Creating an Impala external partitioned table

You specify a partition column using PARTITIONED BY clause when you create an Impala table. The actual data for the table can reside in a file, for example a CSV (comma-separated values) in the object store. Alternatively, the data for the external table can reside in another table that you select in a subquery.

  • Set up Hadoop SQL policies in Ranger to include S3 URLs.
  1. Create subdirectories named 2021 and 2022 in the andrena directory on S3.
  2. Create CSV files named students_2021 and students_2022 that have the following text:
    students_2021:
    2,john,smith,junior,engineering,2021
    students_2022:
    1,jane,doe,senior,mathematics,2022
    3,somporn,lee,senior,humanities,2022
  3. Upload the CSV files students_2021.csv and students_2022.csv to the 2021 and 2022 directories you created on S3.
  4. Run the queries to create the external partitioned table and alter the table to add partition directories.
    Impala example:
    CREATE EXTERNAL TABLE IF NOT EXISTS names_partitioned( 
      student_ID INT,
      FirstName STRING, 
      LastName STRING,
      level STRING, 
      Major STRING) 
      PARTITIONED BY (grad INT)
      COMMENT 'Student Names' ROW FORMAT DELIMITED FIELDS TERMINATED BY ',' 
      STORED AS TEXTFILE LOCATION 's3a://cdpsaasdemo-cdp-private-default-1ogvplm/user/andrena';
    Output indicates the table has been created. If you query the table, you see there is no data in the table yet.
  5. Add partitions and load the data in the CSV files from the partition directories.
    ALTER TABLE names_partitioned ADD PARTITION (grad=2021) LOCATION 's3a://cdpsaasdemo-cdp-private-default-1ogvplm/user/andrena/2021';
    ALTER TABLE names_partitioned ADD PARTITION (grad=2022) LOCATION 's3a://cdpsaasdemo-cdp-private-default-1ogvplm/user/andrena/2022';
  6. Query the partitioned table for 2022 graduates.
    select * from names_partitioned where grad=2022;
    Output looks something like this:
    +------------+-----------+----------+--------+-------------+------+
    | student_id | firstname | lastname | level  | major       | grad |
    +------------+-----------+----------+--------+-------------+------+
    | 1          | jane      | doe      | senior | mathematics | 2022 |
    | 3          | somporn    | lee      | senior | humanities  | 2022 |
    +------------+-----------+----------+--------+-------------+------+            
     select * from names_partitioned where grad=2021;
  7. Find the students in the table who graduated in 2021.

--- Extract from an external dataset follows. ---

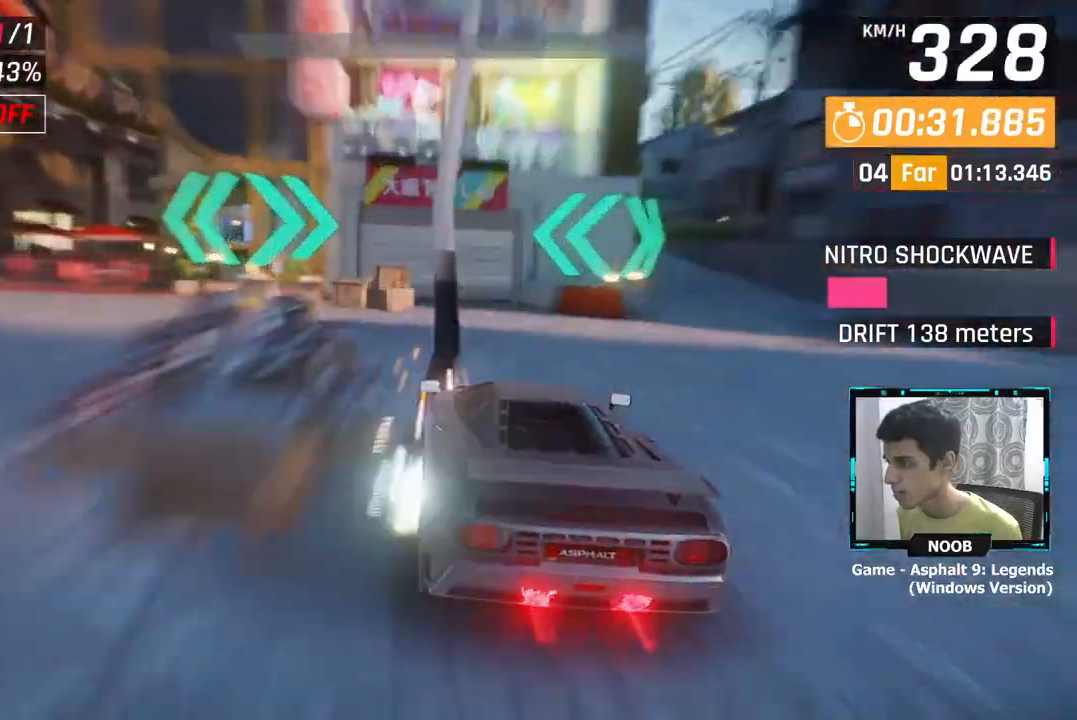
{"buttons": [], "left_stick": "left", "right_stick": "center", "events": []}
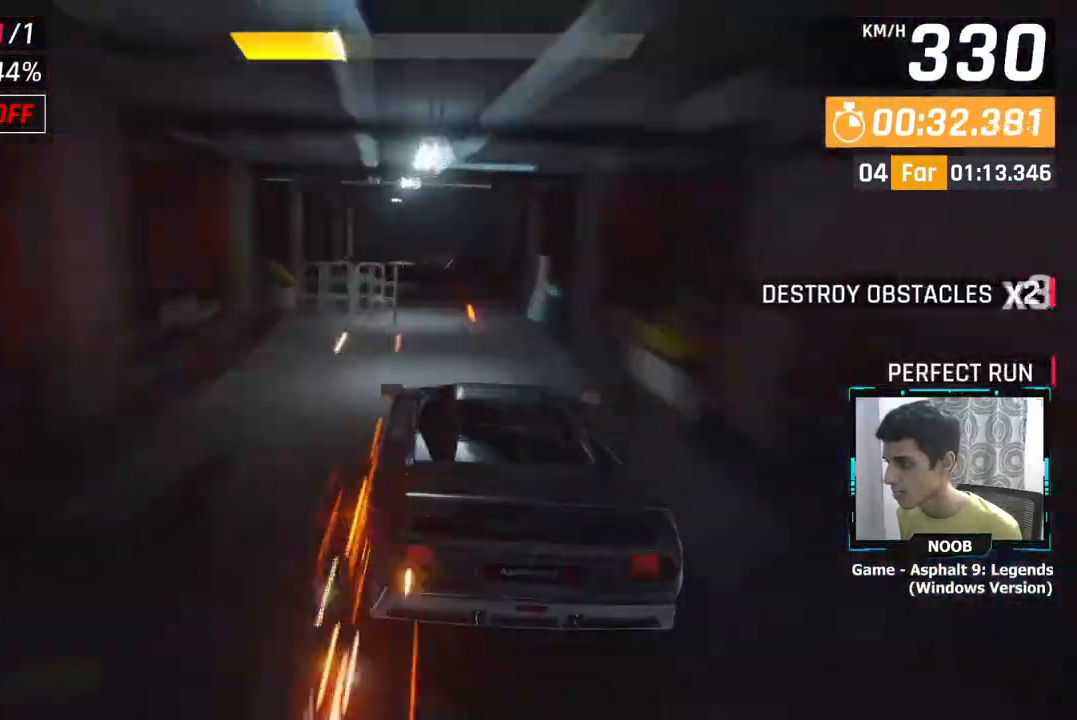
{"buttons": [], "left_stick": "left", "right_stick": "center", "events": []}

    SELECT * FROM names_partitioned WHERE grad=2021;
    Output looks something like this:
    
    +------------+-----------+----------+--------+-------------+------+
    | student_id | firstname | lastname | level  | major       | grad |
    +------------+-----------+----------+--------+-------------+------+
    | 2          | john      | smith    | junior | engineering | 2021 |
    +------------+-----------+----------+--------+-------------+------+